I would imagine the guys at blue water would know something about the cams too. I think they did cams in their racing bunny.


----------



## thygreyt (Jun 7, 2009)

mldouthi said:


> I cant find the thread that talks about it, thygreyt, can you locate this?
> 
> thanks :beer:


let me search for it.


----------



## mldouthi (Jun 26, 2010)

thygreyt said:


> let me search for it.


Thanks :thumbup:


I sent some messages on fb to Integrated, Bluewater, and INA. Maybe I can get some info from one of them if its not in that thread.


----------



## thygreyt (Jun 7, 2009)

https://www.google.com/webhp?source...b0c83a130f3bca0&ix=sea&ion=1&biw=1366&bih=639

http://forums.vwvortex.com/showthread.php?4447754-2.5-Cam-Upgrade/


----------



## mldouthi (Jun 26, 2010)

thygreyt said:


> https://www.google.com/webhp?source...b0c83a130f3bca0&ix=sea&ion=1&biw=1366&bih=639
> 
> http://forums.vwvortex.com/showthread.php?4447754-2.5-Cam-Upgrade/




I havent looked through all 14 pages of the vortex thread you posted, but you do know I am not inquiring about upgraded cams but specs on the stock ones right?


Sorry if this response was uncalled for but the google search tells me nothing, and I dont need you to "google it for me"  

if there is actual cam info in the vortex thread, thank you.


reading now..................


----------



## thygreyt (Jun 7, 2009)

lol, i didnt mean to come out as: "lgtfy"... it was more like me pasting what i was searching, cause thats where i stopped.

i do remember someone mentining specs... but i havent found the thread


----------



## mldouthi (Jun 26, 2010)

thygreyt said:


> lol, i didnt mean to come out as: "lgtfy"... it was more like me pasting what i was searching, cause thats where i stopped.
> 
> i do remember someone mentining specs... but i havent found the thread


haha, no worries.

I email C2 about it also, Danny is seeing what he can dig up on this. 

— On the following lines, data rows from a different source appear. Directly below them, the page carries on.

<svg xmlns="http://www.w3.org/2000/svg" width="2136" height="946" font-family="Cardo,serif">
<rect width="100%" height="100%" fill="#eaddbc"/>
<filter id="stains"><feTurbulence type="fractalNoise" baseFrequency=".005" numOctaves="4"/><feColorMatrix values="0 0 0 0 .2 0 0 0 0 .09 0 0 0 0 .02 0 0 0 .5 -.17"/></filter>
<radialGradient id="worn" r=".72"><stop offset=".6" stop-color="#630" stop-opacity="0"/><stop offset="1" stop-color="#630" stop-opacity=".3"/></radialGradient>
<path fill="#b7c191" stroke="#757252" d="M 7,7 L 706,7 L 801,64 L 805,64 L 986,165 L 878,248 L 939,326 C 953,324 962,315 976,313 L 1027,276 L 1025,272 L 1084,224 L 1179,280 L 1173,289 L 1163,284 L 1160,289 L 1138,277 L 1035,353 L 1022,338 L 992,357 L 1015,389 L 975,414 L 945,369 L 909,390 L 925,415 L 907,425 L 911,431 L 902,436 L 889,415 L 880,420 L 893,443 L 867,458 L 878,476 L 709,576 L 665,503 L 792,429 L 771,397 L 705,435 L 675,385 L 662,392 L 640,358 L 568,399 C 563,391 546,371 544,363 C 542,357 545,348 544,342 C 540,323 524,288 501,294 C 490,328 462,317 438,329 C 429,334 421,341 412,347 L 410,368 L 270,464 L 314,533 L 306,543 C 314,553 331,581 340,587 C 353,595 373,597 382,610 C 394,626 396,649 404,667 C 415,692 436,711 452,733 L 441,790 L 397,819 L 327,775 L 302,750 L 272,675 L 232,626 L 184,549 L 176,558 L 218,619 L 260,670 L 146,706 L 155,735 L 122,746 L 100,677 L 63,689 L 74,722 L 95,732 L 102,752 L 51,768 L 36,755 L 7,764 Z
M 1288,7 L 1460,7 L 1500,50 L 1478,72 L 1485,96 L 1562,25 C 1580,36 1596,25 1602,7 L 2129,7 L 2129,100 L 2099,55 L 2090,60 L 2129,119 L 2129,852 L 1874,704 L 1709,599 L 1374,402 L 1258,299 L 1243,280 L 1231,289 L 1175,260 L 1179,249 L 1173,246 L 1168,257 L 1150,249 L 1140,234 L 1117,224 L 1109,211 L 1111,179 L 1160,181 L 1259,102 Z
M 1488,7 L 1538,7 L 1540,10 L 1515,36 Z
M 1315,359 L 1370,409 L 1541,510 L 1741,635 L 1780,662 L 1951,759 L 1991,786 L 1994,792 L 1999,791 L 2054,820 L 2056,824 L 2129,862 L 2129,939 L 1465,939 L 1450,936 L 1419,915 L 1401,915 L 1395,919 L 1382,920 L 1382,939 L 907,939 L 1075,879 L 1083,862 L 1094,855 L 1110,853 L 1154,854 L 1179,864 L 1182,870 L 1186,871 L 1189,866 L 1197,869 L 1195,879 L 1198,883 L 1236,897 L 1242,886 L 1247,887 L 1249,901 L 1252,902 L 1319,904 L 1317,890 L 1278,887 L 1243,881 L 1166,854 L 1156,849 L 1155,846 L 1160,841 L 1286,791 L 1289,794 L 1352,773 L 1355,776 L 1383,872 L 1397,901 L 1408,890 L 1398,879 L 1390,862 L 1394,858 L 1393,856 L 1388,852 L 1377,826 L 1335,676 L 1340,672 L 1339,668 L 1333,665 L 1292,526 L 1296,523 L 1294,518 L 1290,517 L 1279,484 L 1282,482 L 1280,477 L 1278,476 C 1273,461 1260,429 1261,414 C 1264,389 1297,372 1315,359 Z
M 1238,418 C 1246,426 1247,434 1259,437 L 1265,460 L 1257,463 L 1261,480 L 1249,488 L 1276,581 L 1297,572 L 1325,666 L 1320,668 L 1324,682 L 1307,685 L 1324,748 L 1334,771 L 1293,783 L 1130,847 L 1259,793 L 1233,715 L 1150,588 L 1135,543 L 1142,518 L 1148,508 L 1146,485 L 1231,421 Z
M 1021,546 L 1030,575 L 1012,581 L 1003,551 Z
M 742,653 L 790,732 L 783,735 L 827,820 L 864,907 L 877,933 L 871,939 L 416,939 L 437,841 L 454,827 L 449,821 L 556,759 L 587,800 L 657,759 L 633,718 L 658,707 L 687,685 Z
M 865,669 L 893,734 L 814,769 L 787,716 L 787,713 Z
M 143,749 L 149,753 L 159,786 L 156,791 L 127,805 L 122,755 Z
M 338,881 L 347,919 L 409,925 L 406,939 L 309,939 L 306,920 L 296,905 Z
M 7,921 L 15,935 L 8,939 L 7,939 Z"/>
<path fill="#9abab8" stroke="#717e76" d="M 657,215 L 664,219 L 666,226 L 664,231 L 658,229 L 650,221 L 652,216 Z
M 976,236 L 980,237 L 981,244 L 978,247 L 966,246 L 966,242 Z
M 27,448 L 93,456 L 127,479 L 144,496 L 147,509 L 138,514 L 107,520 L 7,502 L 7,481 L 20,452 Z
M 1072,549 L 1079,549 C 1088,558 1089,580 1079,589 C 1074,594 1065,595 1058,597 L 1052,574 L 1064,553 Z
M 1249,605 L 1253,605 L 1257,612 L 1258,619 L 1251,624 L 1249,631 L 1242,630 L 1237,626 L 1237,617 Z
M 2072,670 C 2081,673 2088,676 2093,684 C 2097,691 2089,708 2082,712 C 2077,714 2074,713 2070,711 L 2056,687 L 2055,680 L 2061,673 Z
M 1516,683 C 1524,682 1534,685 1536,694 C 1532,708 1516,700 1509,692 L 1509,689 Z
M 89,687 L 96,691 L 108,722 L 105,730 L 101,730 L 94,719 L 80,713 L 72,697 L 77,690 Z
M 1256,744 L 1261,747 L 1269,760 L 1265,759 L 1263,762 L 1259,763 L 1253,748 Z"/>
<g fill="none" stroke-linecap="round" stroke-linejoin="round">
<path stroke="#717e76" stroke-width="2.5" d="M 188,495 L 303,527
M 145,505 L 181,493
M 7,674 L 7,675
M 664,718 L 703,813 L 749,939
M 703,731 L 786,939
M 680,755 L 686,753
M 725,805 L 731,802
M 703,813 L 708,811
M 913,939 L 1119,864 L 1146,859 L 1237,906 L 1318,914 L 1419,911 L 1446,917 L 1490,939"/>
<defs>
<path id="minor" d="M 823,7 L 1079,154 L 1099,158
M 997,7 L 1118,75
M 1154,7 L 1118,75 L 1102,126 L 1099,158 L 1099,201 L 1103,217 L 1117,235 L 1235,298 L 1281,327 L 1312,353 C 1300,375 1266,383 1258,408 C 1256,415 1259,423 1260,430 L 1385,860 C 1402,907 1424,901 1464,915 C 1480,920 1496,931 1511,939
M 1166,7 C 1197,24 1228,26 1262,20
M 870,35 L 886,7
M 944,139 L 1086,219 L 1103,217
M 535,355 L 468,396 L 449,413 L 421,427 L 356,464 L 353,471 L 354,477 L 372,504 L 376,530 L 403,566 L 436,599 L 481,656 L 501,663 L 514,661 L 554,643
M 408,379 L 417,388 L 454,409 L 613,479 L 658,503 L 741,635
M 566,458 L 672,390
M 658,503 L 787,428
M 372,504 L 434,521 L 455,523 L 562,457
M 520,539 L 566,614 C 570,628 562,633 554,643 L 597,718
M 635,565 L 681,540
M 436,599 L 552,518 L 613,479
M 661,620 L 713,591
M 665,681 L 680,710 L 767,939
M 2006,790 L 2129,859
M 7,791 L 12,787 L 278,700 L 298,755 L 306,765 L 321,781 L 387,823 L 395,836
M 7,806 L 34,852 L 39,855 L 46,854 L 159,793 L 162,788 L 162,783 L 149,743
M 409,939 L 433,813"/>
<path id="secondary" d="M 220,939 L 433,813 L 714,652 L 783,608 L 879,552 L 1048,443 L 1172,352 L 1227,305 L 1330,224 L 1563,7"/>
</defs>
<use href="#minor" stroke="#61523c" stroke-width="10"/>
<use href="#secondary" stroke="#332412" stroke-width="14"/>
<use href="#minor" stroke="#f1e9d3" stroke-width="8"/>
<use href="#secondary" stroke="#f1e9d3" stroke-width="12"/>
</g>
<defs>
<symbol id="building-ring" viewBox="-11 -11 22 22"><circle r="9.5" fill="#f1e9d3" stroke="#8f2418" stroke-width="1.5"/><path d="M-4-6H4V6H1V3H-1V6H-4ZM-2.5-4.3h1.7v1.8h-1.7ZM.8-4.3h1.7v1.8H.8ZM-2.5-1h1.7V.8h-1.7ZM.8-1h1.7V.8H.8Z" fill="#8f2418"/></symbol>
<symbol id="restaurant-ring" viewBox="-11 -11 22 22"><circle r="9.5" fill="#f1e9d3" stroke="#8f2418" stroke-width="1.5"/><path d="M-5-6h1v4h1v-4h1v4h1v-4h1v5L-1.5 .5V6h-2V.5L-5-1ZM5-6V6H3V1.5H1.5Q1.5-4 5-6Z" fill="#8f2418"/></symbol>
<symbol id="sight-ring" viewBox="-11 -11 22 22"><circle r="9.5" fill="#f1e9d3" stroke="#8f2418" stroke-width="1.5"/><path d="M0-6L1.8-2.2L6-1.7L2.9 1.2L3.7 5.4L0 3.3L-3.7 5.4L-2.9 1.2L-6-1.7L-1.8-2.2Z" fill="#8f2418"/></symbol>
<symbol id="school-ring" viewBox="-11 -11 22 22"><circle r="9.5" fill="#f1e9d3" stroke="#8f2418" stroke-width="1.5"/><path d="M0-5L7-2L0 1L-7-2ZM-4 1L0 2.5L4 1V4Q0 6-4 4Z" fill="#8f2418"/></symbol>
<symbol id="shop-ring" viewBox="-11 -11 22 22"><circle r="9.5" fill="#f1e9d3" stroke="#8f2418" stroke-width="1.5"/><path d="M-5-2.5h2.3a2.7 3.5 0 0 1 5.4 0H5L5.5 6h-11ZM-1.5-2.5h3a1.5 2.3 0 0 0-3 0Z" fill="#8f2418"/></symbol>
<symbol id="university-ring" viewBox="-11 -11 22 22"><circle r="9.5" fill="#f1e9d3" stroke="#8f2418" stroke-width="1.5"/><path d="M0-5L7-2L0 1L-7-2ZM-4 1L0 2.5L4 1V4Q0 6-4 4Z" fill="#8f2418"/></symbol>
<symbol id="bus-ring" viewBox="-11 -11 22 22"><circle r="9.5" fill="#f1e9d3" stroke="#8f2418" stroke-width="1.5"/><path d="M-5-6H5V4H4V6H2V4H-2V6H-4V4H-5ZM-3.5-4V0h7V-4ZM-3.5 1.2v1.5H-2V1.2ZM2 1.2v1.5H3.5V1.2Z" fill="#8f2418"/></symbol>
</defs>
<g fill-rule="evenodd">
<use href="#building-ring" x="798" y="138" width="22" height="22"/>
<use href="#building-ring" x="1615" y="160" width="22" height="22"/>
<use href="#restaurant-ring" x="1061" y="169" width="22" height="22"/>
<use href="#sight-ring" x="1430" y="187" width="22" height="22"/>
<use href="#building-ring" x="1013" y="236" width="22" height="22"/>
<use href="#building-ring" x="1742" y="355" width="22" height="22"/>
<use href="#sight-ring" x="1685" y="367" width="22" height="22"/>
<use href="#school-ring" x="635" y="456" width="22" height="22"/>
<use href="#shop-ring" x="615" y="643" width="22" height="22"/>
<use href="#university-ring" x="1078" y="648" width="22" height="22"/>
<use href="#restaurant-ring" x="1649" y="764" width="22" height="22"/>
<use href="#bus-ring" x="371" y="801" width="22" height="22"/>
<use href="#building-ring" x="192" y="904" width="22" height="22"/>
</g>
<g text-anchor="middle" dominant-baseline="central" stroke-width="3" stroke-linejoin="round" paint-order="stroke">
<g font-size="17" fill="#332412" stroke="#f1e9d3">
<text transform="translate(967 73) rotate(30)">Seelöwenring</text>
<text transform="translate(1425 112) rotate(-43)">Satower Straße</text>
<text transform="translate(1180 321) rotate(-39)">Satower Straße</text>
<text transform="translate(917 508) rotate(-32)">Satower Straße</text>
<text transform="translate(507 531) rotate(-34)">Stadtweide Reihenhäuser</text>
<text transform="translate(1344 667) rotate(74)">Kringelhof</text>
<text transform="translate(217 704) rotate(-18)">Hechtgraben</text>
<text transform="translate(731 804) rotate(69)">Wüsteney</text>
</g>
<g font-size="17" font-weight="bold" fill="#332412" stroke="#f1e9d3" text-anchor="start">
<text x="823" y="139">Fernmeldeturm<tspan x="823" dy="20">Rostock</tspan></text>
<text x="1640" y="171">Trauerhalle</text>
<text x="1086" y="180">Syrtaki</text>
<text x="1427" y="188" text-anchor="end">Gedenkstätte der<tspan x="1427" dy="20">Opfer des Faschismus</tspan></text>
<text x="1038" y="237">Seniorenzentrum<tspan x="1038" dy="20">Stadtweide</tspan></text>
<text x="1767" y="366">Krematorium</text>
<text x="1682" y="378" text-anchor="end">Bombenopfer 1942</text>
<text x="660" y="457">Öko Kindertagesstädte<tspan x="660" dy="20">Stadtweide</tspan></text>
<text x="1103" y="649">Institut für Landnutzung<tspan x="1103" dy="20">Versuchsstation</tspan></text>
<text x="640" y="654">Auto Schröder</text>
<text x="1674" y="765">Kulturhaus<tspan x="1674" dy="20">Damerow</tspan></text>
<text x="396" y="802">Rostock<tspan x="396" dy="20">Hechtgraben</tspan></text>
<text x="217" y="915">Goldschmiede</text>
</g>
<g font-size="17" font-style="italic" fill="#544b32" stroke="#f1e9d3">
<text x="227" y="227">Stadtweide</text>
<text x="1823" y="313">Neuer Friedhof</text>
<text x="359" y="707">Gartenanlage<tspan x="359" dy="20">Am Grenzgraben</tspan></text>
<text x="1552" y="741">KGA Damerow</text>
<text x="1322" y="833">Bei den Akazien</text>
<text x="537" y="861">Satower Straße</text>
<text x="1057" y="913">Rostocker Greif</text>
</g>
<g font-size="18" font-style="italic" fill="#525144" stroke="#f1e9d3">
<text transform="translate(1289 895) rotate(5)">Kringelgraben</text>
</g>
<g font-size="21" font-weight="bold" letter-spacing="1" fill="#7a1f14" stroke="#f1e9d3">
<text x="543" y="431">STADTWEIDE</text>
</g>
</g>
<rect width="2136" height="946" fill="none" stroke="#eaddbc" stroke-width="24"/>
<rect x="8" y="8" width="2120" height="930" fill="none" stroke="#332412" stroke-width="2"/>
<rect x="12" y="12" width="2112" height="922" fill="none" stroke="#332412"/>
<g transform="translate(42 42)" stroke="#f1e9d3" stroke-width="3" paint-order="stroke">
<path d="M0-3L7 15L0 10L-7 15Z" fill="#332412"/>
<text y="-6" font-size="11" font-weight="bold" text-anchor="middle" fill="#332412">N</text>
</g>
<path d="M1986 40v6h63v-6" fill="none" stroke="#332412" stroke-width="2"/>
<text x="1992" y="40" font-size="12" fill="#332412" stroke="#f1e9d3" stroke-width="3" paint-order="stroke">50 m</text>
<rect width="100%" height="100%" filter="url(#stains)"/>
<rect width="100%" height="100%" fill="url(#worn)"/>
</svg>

I also havent finished reading through that C2 cam thread. I hate when real work gets in the way of my car research. haha.


----------



## mldouthi (Jun 26, 2010)

I didnt get a response from any of the places listed above I messaged. I did also message [email protected] and he is checking into getting the specs I need.


----------



## mldouthi (Jun 26, 2010)

No luck at C2, and Dave at IE just responded and said they have them mapped, but arent going to share that information, which is understandable. 

But Im still looking.


----------